At other times, the plot feels predictable because of its rushedness. For instance, when streetwise smuggler Ashraf and tough-but-principled special forces soldier Tova meet, you instantly think "gee, I wonder if these two are going to fall in love despite the vast differences that separate them."
(Cairo came out in like 2007, so a) it is obviously set in a very different Egypt, and b) the consensus seems to be that Wilson has tackled those problems.)
So Cairo the actual story is not as good as Cairo the modern 1,001-Nights fantasy concept. But that's OK! It was still a fun read, and on this blog we have a very special place for books that are full of good ideas but don't necessarily cohere as single works of art. And that place is: The Swipe File! Let's do this:
- People grow an intoxicating drug in the wilderness.
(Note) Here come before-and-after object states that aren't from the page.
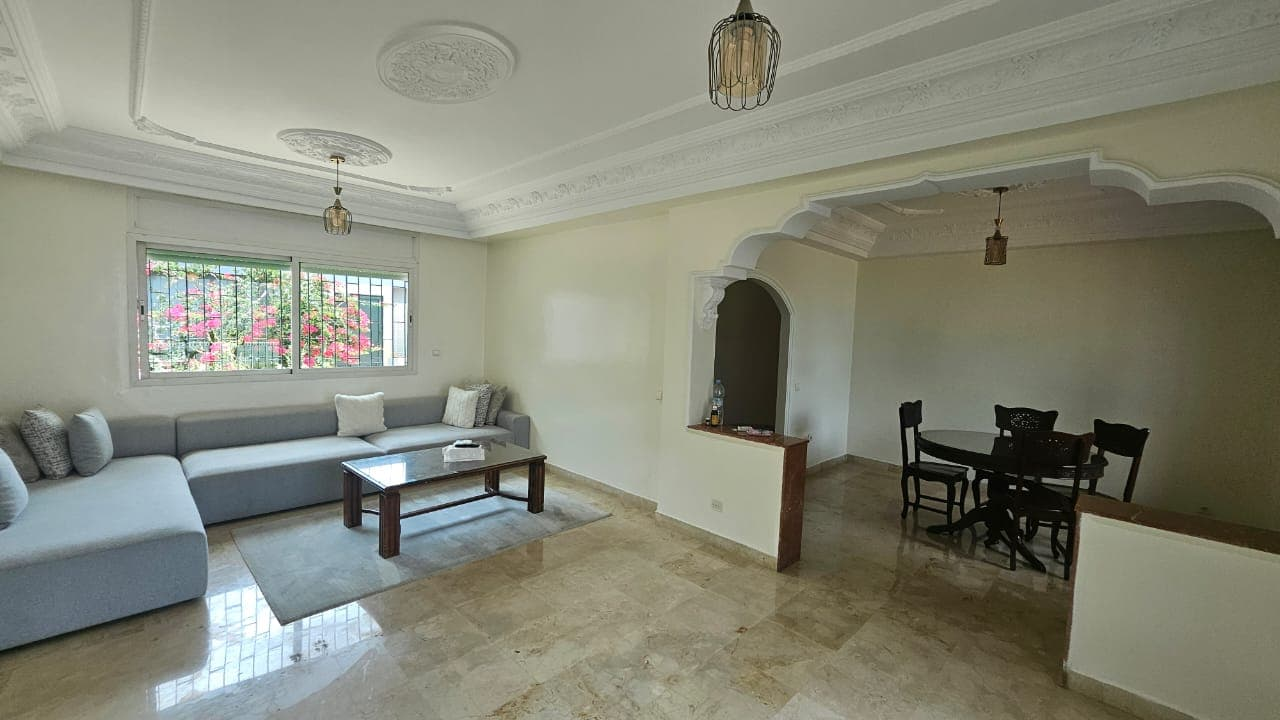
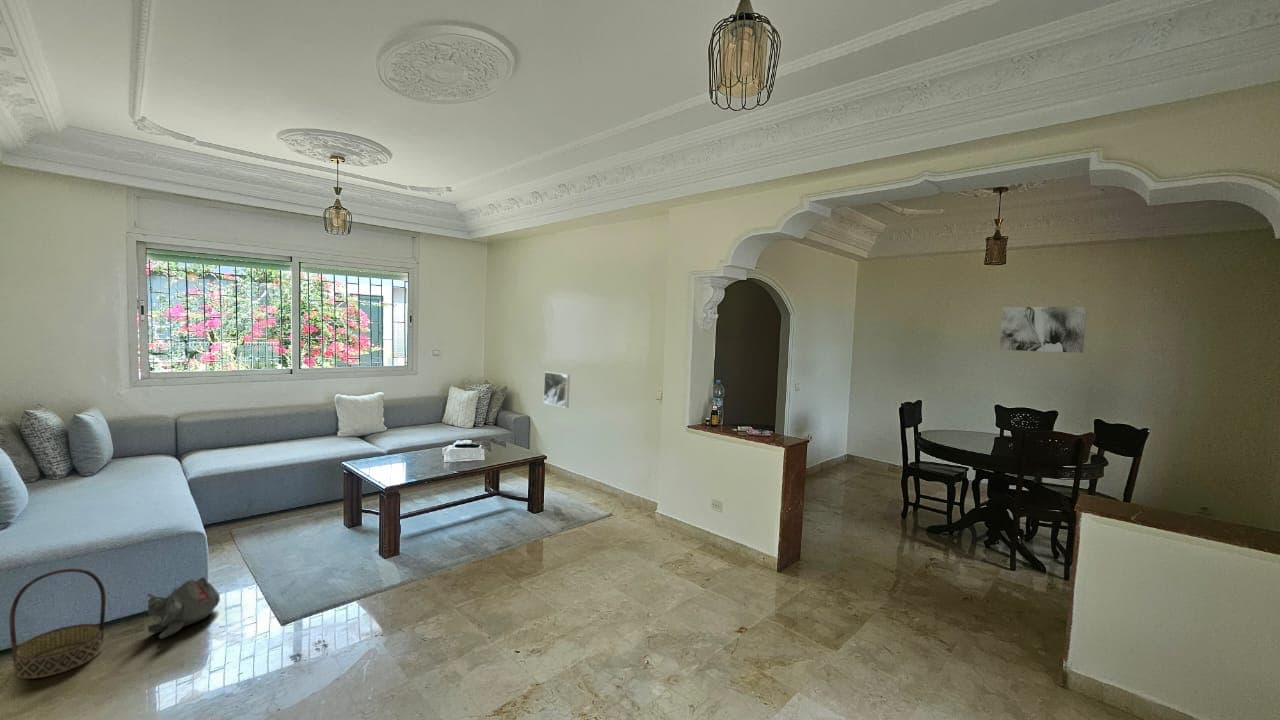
+ plush toy [146,576,221,640]
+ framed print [542,371,571,409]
+ basket [9,567,107,680]
+ wall art [999,306,1087,354]
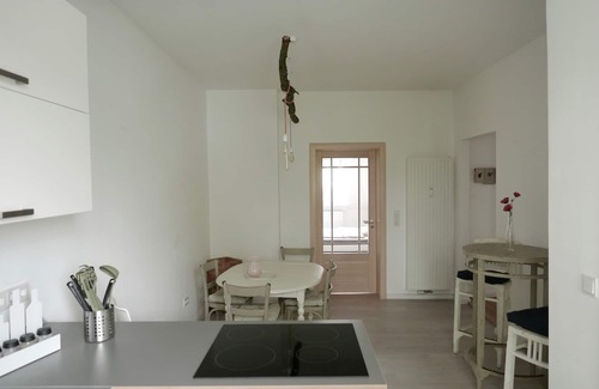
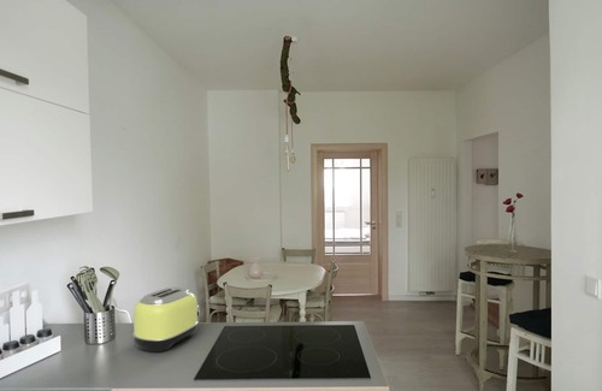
+ toaster [131,286,201,353]
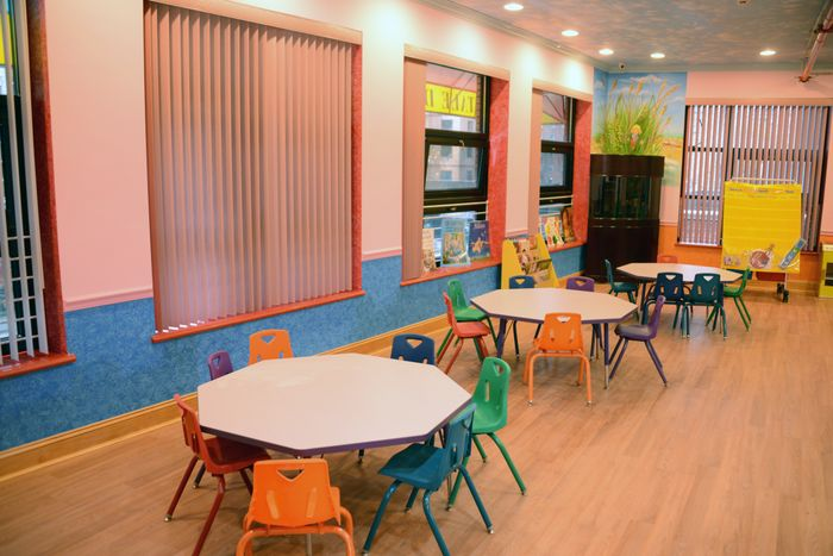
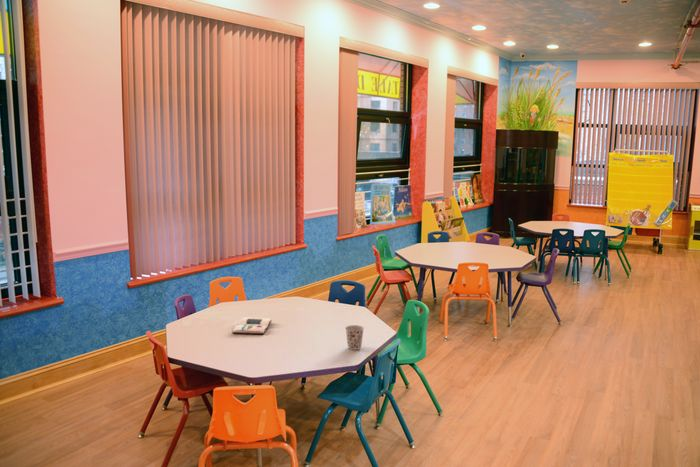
+ cup [345,324,365,351]
+ book [231,316,273,335]
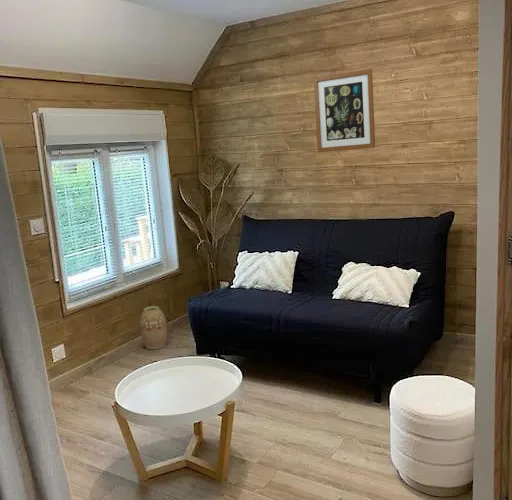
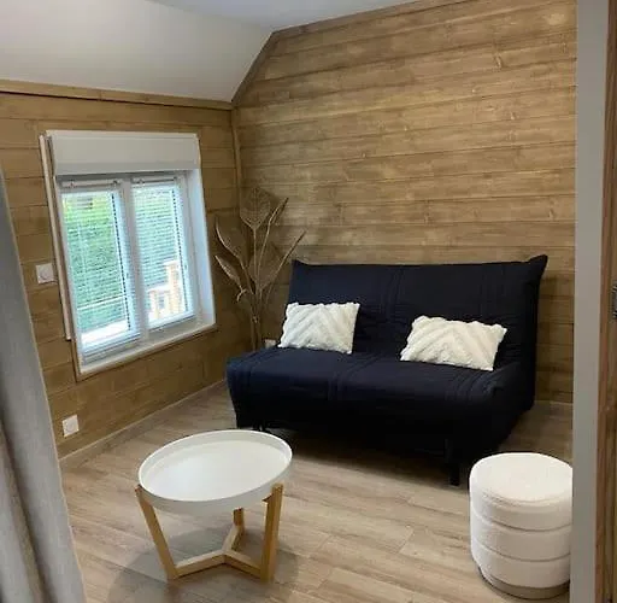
- vase [139,305,168,350]
- wall art [313,68,376,153]
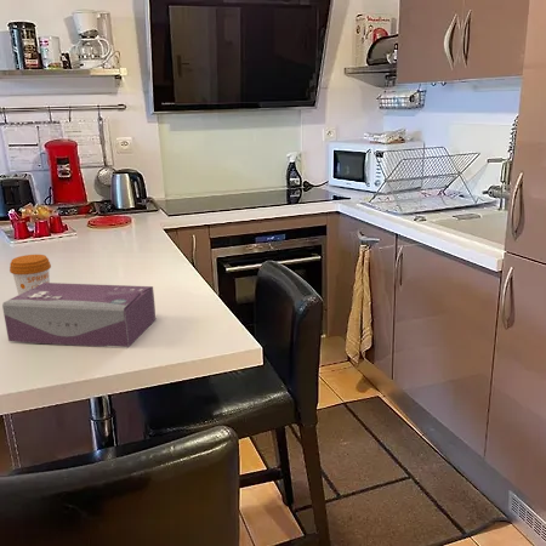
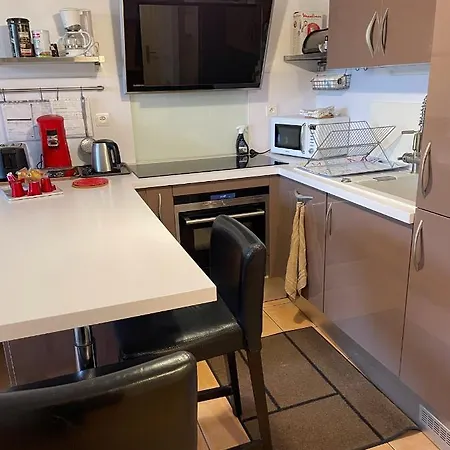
- coffee cup [8,254,52,295]
- tissue box [1,281,157,349]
Animals graze on it and wander around high.
- "The jinn have a right to the empty places."
- A wounded soldier accidentally strays into enemy(?) territory.
- "How is life as a wandering mystic?"
- "There is another river beneath the Nile and it flows backwards."
- A randomly-looted item turns out to be the important McGuffin.
- Water drips upward (fine, Prince of Darkness, but it's still cool).
- Jinn can fuck with probability, but they can't make anything because that's God's deal.
- A door within a labyrinth is visible only to some.
- "I am Nar, well-dressed drug lord and magician."
- Knowledge of mythology and tradition allows explorers to intuit the dungeon map.
- "The wanderer who knocks in the cold hour before dawn, keeper of small horrors and subduer of great ones." That is a pretty good demon name.
So there you go. Inspiration is everywhere, and I definitely got my £1.95 worth out of this book. And even though I wasn't totally thrilled with it, I will definitely check out that Ms Marvel run to see how the author tackles a superhero character.